On November 3, 2020, these tensions escalated even further and erupted into a full-fledged war. When Abiy Ahmed ordered a military offensive by the Ethiopian National Defense Force (ENDF) against the Tigray Defense Force (TDF), who had taken control of the military headquarters in Mekelle, the regional capital of Tigray. Further tensions spilled over among other ethnic groups outside of Tigray, in which a slew of violent attacks against ethnically Oromo residents was witnessed. the government issued an order proclaiming an emergency in Amhara state in April 2021.

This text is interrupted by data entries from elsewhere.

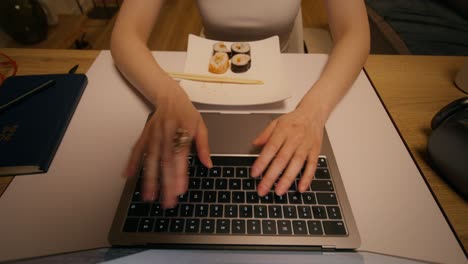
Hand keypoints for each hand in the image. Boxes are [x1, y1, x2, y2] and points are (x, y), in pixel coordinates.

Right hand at [124, 81, 211, 207]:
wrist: (169, 96)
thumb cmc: (186, 113)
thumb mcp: (201, 126)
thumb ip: (204, 146)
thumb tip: (208, 164)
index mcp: (182, 130)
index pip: (181, 155)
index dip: (180, 174)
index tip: (180, 190)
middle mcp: (166, 133)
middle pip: (165, 161)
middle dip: (165, 183)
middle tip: (167, 201)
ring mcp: (153, 134)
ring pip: (150, 159)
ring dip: (148, 178)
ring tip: (148, 196)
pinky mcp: (144, 135)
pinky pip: (136, 150)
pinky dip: (132, 162)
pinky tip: (128, 175)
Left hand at [250, 108, 324, 195]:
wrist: (313, 113)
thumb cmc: (294, 120)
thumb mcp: (276, 122)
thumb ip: (265, 134)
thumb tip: (254, 144)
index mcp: (283, 131)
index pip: (270, 148)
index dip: (262, 162)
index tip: (254, 173)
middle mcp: (295, 139)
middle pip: (282, 159)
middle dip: (271, 176)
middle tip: (263, 188)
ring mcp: (306, 146)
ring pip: (296, 164)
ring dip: (287, 179)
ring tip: (279, 191)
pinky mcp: (315, 151)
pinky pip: (312, 166)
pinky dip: (307, 178)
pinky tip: (300, 187)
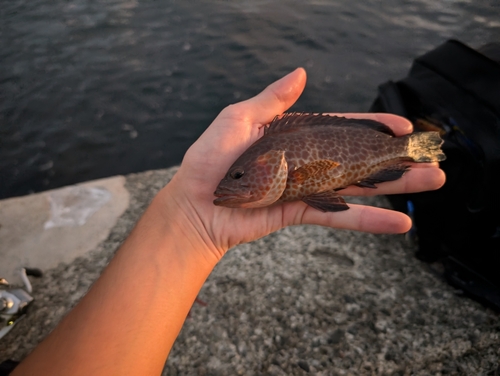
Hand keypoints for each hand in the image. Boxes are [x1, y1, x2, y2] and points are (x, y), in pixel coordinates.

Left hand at [161, 68, 444, 259]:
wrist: (194, 206)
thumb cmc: (209, 160)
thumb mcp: (238, 120)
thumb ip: (271, 101)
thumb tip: (301, 73)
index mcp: (294, 136)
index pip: (341, 128)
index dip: (371, 127)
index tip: (403, 127)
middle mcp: (305, 162)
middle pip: (357, 158)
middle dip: (394, 159)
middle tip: (430, 160)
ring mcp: (305, 188)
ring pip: (356, 186)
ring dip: (393, 187)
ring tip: (430, 182)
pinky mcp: (300, 212)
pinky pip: (338, 215)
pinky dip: (367, 219)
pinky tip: (398, 223)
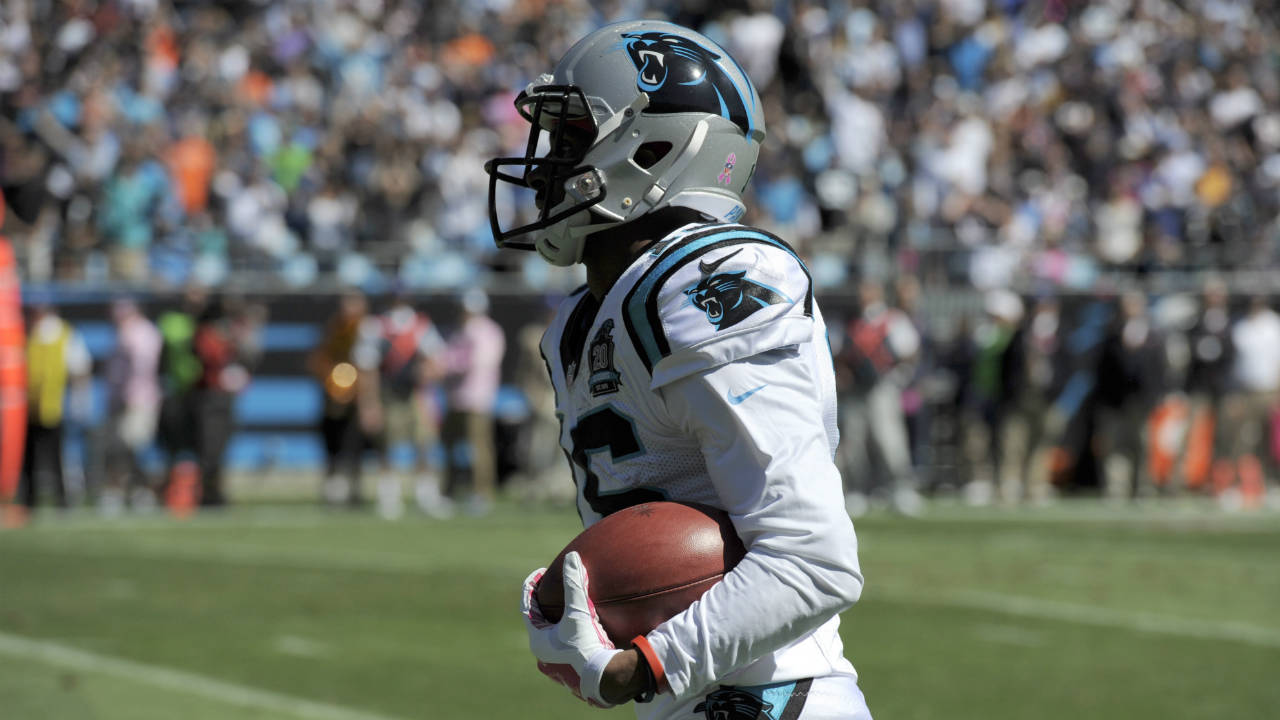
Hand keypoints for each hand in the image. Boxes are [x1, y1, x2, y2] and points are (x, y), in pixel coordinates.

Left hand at [520, 551, 621, 706]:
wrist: (605, 675)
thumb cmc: (587, 644)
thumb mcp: (579, 611)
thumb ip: (574, 584)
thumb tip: (572, 558)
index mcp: (538, 638)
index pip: (527, 606)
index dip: (531, 586)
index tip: (541, 571)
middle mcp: (543, 650)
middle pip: (537, 618)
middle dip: (543, 599)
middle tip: (552, 583)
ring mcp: (556, 657)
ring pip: (550, 629)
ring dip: (556, 613)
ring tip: (566, 599)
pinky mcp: (570, 661)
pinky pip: (564, 638)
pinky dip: (567, 624)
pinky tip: (581, 619)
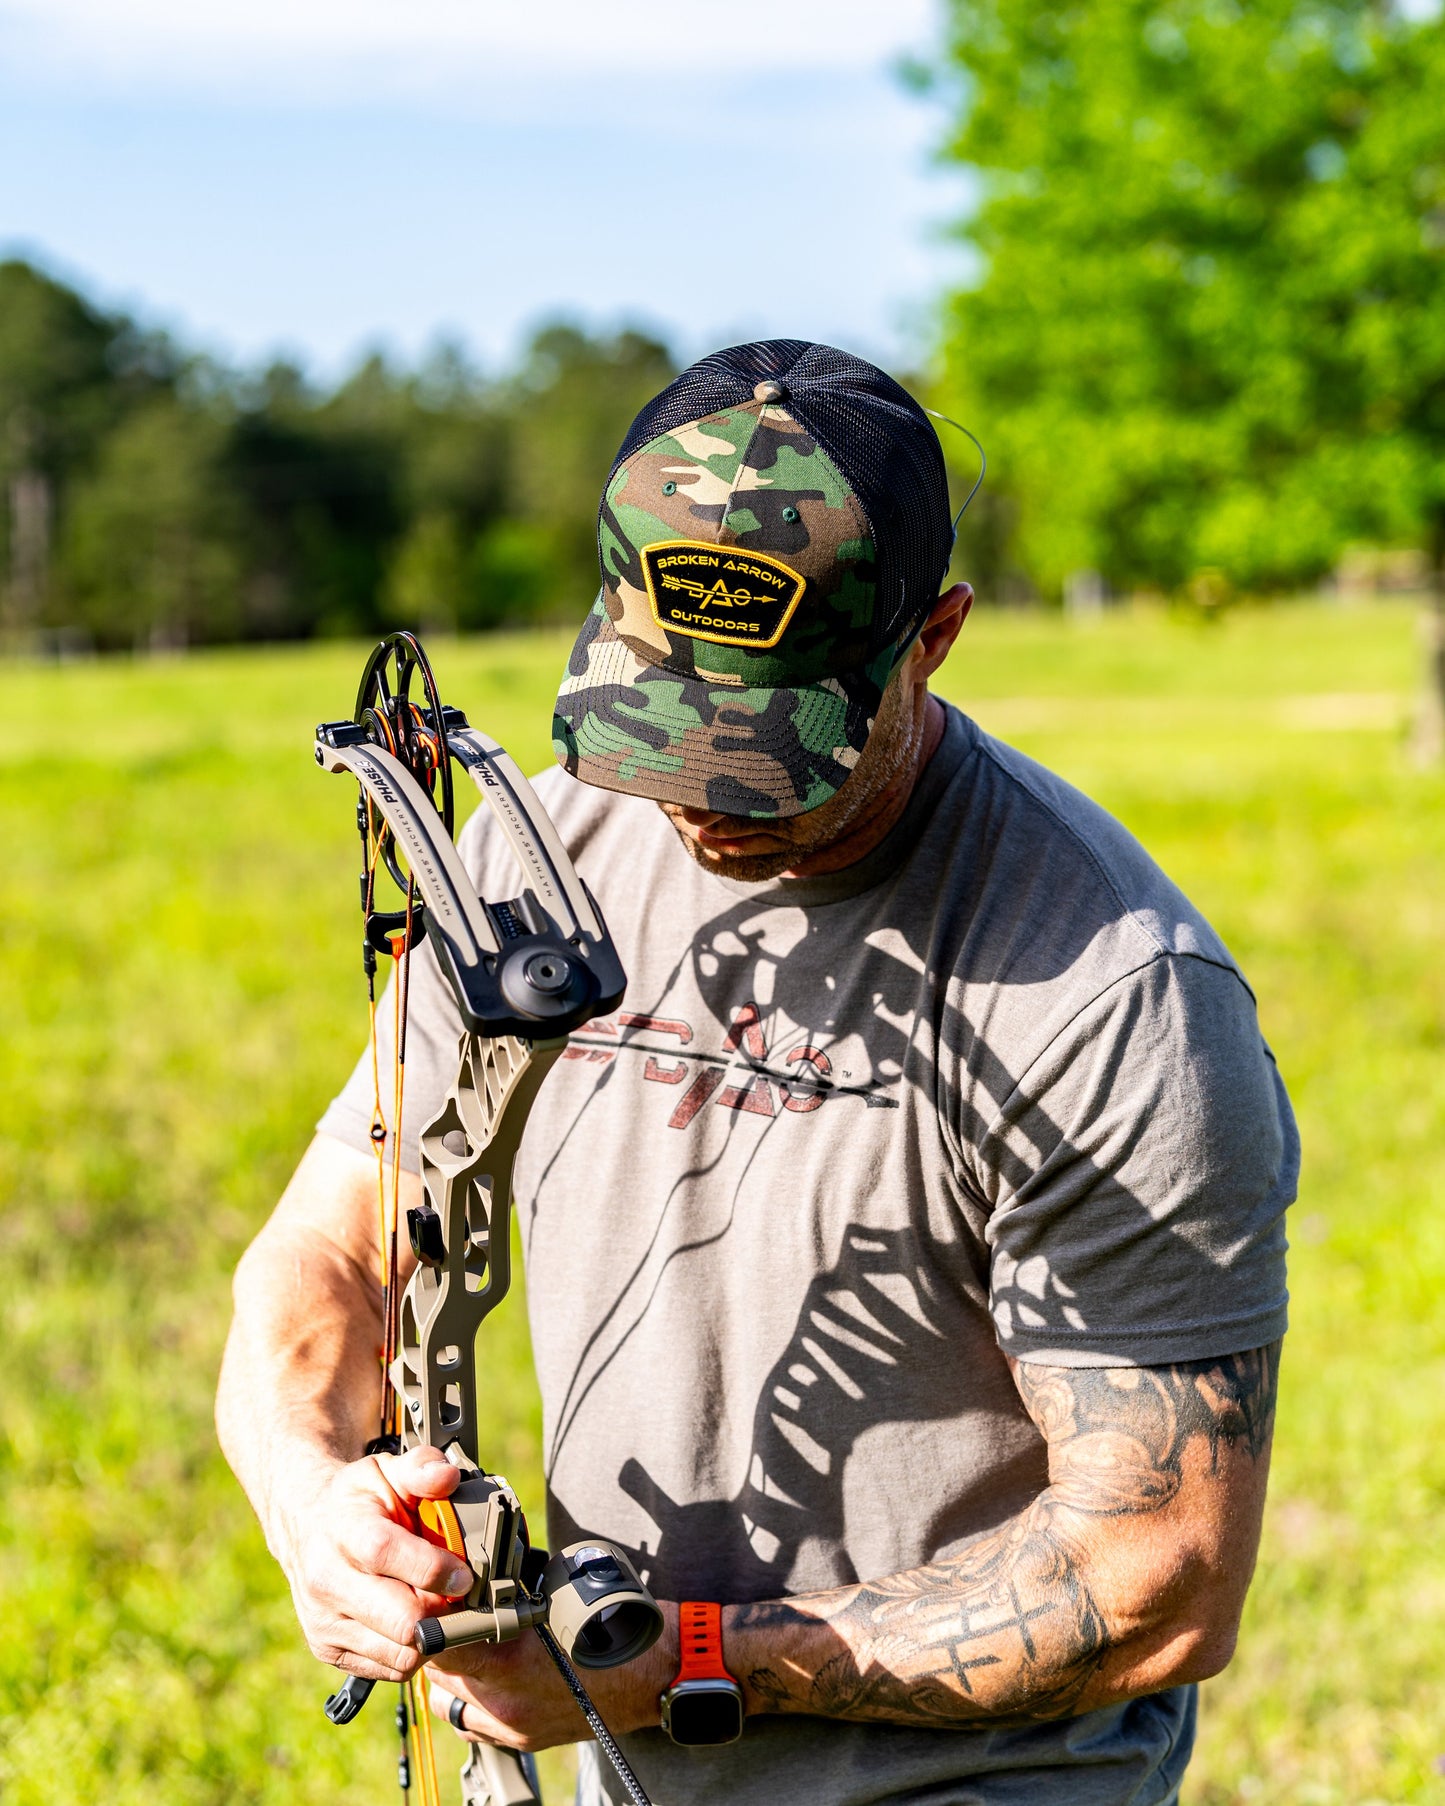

The overall conflict erupted into a civil war, with disastrous humanitarian effects by worsening the living conditions of almost six million people. In addition to the conflict, Tigray has had one of the worst famines in recent times, which was made worse by Abiy Ahmed’s decision to repeatedly deny humanitarian access to the region. Ethiopia also reported 5.1 million internally displaced people in a single year, the most of any country in a single year in 2021. This overall general state of affairs not only brings about humanitarian misery but also restrains economic development. As Resources shift from productive to destructive activities, reducing growth would result in Ethiopia’s fragmentation, placing it at risk of becoming yet another failed state.
Also, Ethiopia is at the centre of one of Africa’s five major disputes: the Nile water conflict or the Grand Ethiopian Renaissance Dam (GERD) issue. As a result of the continuing internal crises, Sudan and Egypt might have a gain over the GERD issue. Interestingly, even a small spill over effect from the Ethiopian crisis could have a grave influence on the stability of its neighbours. As the Horn of Africa is a conflict-inner region where both internal and external threats to a state intertwine, each nation’s security and stability are closely related to those of its neighbours.